start
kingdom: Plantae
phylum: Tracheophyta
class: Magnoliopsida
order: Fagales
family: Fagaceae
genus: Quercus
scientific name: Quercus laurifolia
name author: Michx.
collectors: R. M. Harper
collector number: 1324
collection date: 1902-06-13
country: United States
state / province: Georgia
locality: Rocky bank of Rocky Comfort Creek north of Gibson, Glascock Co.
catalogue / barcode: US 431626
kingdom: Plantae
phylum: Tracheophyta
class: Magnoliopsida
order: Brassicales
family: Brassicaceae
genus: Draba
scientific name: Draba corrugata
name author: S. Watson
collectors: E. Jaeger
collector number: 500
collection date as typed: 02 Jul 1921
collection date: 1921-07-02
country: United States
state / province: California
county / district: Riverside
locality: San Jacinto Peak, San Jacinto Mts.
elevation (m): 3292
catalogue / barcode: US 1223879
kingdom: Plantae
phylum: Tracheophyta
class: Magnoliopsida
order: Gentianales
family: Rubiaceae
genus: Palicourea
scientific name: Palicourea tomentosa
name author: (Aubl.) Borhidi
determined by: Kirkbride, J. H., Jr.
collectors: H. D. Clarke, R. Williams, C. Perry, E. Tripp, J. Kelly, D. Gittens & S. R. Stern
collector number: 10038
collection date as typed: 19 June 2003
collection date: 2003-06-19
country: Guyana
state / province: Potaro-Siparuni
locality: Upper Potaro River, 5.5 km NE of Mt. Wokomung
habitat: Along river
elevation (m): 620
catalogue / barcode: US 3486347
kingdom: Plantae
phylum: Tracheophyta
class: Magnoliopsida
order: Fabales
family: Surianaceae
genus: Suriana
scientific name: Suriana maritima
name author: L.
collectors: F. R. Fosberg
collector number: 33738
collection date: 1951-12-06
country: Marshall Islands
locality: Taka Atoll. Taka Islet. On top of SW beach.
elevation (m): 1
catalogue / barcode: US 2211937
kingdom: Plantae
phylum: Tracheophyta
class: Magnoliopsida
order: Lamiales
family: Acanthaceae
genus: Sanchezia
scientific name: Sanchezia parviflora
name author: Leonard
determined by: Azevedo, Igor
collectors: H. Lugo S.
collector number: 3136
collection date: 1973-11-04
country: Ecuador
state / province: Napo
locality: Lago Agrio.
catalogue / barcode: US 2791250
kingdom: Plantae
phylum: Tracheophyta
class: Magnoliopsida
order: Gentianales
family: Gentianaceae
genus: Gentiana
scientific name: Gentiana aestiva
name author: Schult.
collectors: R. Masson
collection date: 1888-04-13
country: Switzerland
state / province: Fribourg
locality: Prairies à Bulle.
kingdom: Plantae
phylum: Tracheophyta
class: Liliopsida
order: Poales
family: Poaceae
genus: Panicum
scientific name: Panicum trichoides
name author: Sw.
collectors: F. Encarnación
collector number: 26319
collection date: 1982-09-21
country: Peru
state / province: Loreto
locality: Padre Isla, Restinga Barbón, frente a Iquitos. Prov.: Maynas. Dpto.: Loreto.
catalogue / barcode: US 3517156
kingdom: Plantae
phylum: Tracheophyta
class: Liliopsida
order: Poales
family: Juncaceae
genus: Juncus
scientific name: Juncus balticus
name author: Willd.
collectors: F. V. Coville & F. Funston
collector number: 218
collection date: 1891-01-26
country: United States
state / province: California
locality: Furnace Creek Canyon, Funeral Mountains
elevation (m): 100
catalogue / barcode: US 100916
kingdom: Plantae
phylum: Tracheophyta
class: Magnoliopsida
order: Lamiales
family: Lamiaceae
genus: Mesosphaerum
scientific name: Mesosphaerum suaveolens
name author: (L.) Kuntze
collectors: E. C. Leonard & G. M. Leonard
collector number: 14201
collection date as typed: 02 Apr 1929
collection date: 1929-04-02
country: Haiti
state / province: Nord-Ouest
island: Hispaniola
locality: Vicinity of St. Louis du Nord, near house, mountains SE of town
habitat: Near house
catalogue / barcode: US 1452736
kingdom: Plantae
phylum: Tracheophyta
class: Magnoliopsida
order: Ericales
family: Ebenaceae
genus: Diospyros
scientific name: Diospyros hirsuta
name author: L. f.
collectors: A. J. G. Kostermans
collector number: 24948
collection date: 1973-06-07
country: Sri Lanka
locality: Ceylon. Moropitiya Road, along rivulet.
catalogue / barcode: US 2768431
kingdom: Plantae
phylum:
end
■ Task prompt ■
Copy out every line above, word for word, without leaving any out or changing anything.

■ Final result ■
kingdom: Plantae
phylum: Tracheophyta
class: Magnoliopsida
order: Fagales
family: Fagaceae
genus: Quercus
scientific name: Quercus laurifolia
name author: Michx.
collectors: R. M. Harper
collector number: 1324
collection date: 1902-06-13
country: United States
state / province: Georgia
locality: Rocky bank of Rocky Comfort Creek north of Gibson, Glascock Co.
catalogue / barcode: US 431626
kingdom: Plantae
phylum: Tracheophyta
class: Magnoliopsida
order: Brassicales
family: Brassicaceae
genus: Draba
scientific name: Draba corrugata
name author: S. Watson
collectors: E. Jaeger
collector number: 500
collection date as typed: 02 Jul 1921
collection date: 1921-07-02
country: United States
state / province: California
county / district: Riverside
locality: San Jacinto Peak, San Jacinto Mts.
elevation (m): 3292
catalogue / barcode: US 1223879
kingdom: Plantae
phylum: Tracheophyta
class: Magnoliopsida
order: Gentianales
family: Rubiaceae
genus: Palicourea
scientific name: Palicourea tomentosa
name author: (Aubl.) Borhidi
determined by: Kirkbride, J. H., Jr.
collectors: H. D. Clarke, R. Williams, C. Perry, E. Tripp, J. Kelly, D. Gittens & S. R. Stern
collector number: 10038
collection date as typed: 19 June 2003
collection date: 2003-06-19
country: Guyana
state / province: Potaro-Siparuni
locality: Upper Potaro River, 5.5 km NE of Mt. Wokomung
habitat: Along river
elevation (m): 620
catalogue / barcode: US 3486347
kingdom: Plantae
phylum: Tracheophyta
class: Magnoliopsida
order: Fabales
family: Surianaceae
genus: Suriana
scientific name: Suriana maritima
name author: L.
collectors: F. R. Fosberg
collector number: 33738
collection date: 1951-12-06
country: Marshall Islands
locality: Taka Atoll. Taka Islet. On top of SW beach.
elevation (m): 1
catalogue / barcode: US 2211937
kingdom: Plantae
phylum: Tracheophyta
class: Magnoliopsida
order: Lamiales
family: Acanthaceae
genus: Sanchezia
scientific name: Sanchezia parviflora
name author: Leonard
determined by: Azevedo, Igor
collectors: H. Lugo S.
collector number: 3136
collection date: 1973-11-04
country: Ecuador
state / province: Napo
locality: Lago Agrio.
catalogue / barcode: US 2791250
kingdom: Plantae
phylum: Tracheophyta
class: Magnoliopsida
order: Gentianales
family: Gentianaceae
genus: Gentiana
scientific name: Gentiana aestiva
name author: Schult.
collectors: R. Masson
collection date: 1888-04-13
country: Switzerland
state / province: Fribourg
locality: Prairies à Bulle.
kingdom: Plantae
phylum: Tracheophyta
class: Liliopsida
order: Poales
family: Poaceae
genus: Panicum
scientific name: Panicum trichoides
name author: Sw.
collectors: F. Encarnación
collector number: 26319
collection date: 1982-09-21
country: Peru
state / province: Loreto
locality: Padre Isla, Restinga Barbón, frente a Iquitos. Prov.: Maynas. Dpto.: Loreto.
catalogue / barcode: US 3517156
kingdom: Plantae
phylum: Tracheophyta
class: Liliopsida
order: Poales
family: Juncaceae
genus: Juncus
scientific name: Juncus balticus
name author: Willd.
collectors: F. V. Coville & F. Funston
collector number: 218
collection date: 1891-01-26
country: United States
state / province: California
locality: Furnace Creek Canyon, Funeral Mountains
elevation (m): 100
catalogue / barcode: US 100916
kingdom: Plantae
phylum: Tracheophyta
class: Magnoliopsida
order: Lamiales
family: Lamiaceae
genus: Mesosphaerum
scientific name: Mesosphaerum suaveolens
name author: (L.) Kuntze
collectors: E. C. Leonard & G. M. Leonard
collector number: 14201
collection date as typed: 02 Apr 1929
collection date: 1929-04-02
country: Haiti
state / province: Nord-Ouest
island: Hispaniola
locality: Vicinity of St. Louis du Nord, near house, mountains SE of town
habitat: Near house
catalogue / barcode: US 1452736
kingdom: Plantae
phylum: Tracheophyta
class: Magnoliopsida
order: Ericales
family: Ebenaceae
genus: Diospyros
scientific name: Diospyros hirsuta
name author: L. f.
collectors: A. J. G. Kostermans
collector number: 24948
collection date: 1973-06-07
country: Sri Lanka
locality: Ceylon. Moropitiya Road, along rivulet.
catalogue / barcode: US 2768431
kingdom: Plantae
phylum:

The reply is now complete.